本文抜粋:
((
Euro 2004 Special
EURO2004 番外編 はじめてのお使い



自分の飛行機を撮らずに何故かとなりの飛行機を。

 携帯が普及してからというもの待ち合わせの方法・約束がテキトーになった。

 とりあえずどこどこに仕事が終わったら行くねとか駅についたら
電話してとか時間も場所も曖昧になりがち。
それは携帯でいつでも連絡が取れるという安心感からでしょう。

しかし、今回の待ち合わせはそうはいかないのだ。
携帯電話が使えないのはもちろん、その他有効な連絡ツールは皆無
と言っていい。

だって、日本じゃないんだもの。

今回の約束は18:00にスウェーデンのストックホルム・アーランダ国際空港
のカフェの前で。
久しぶりにきっちりとした待ち合わせの約束だ。
海外旅行初心者、よちよち歩きのこんな私がスウェーデンまで一人で
向かわなくてはならない。
))
データ項目:
((
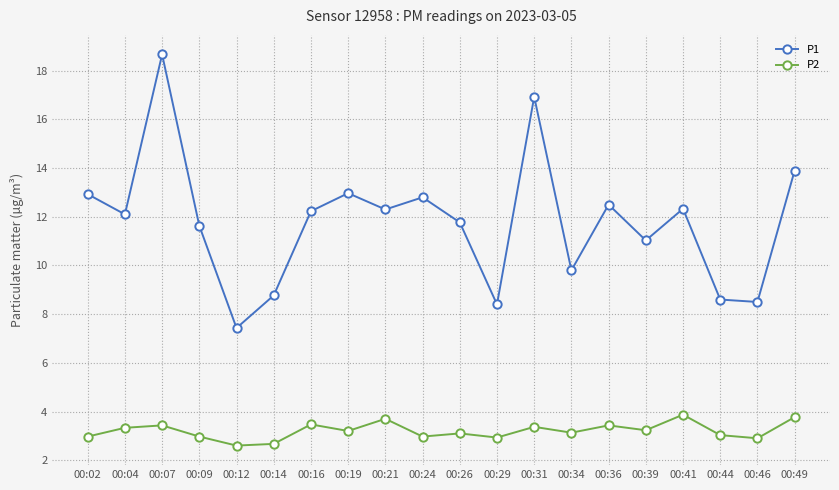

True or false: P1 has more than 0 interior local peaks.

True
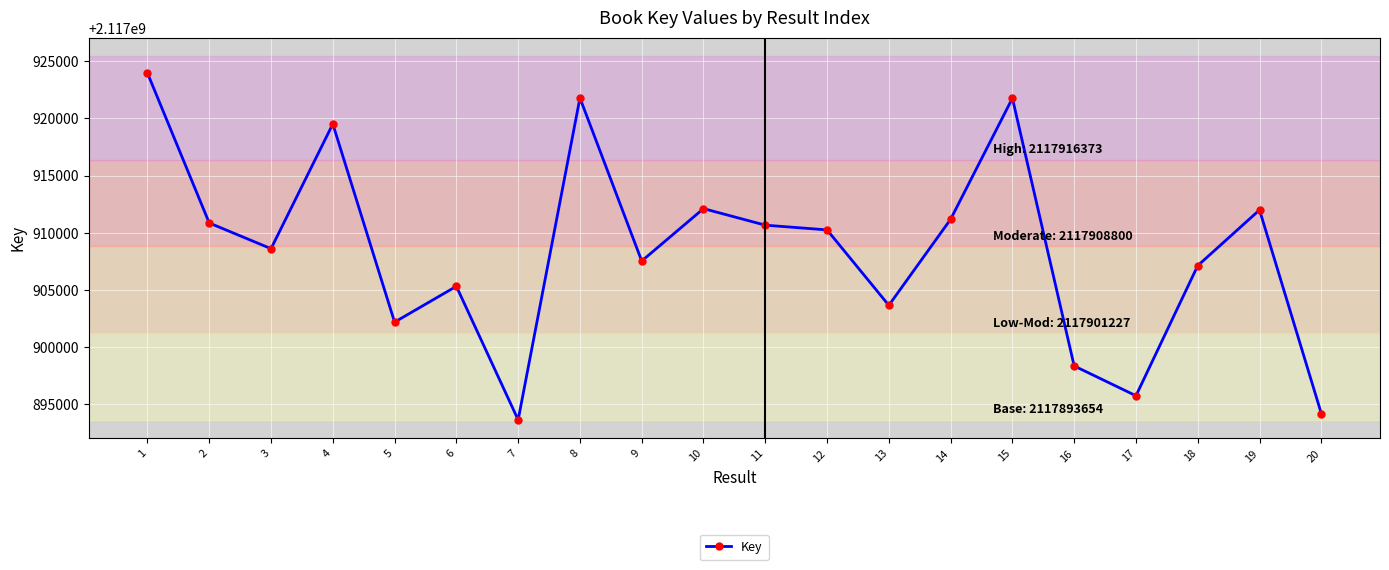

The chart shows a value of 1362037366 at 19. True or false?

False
))
((
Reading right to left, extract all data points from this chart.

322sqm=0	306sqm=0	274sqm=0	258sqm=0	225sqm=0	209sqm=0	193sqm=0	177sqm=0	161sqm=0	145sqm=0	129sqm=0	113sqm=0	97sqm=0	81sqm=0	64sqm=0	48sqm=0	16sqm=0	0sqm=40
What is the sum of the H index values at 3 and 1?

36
))
課題: 本文抜粋の次の一文を英語に訳しなさい。「久しぶりにきっちりとした待ち合わせの約束だ。」

解答欄: For the first time in a long while, it is a firm, precisely set arrangement to meet.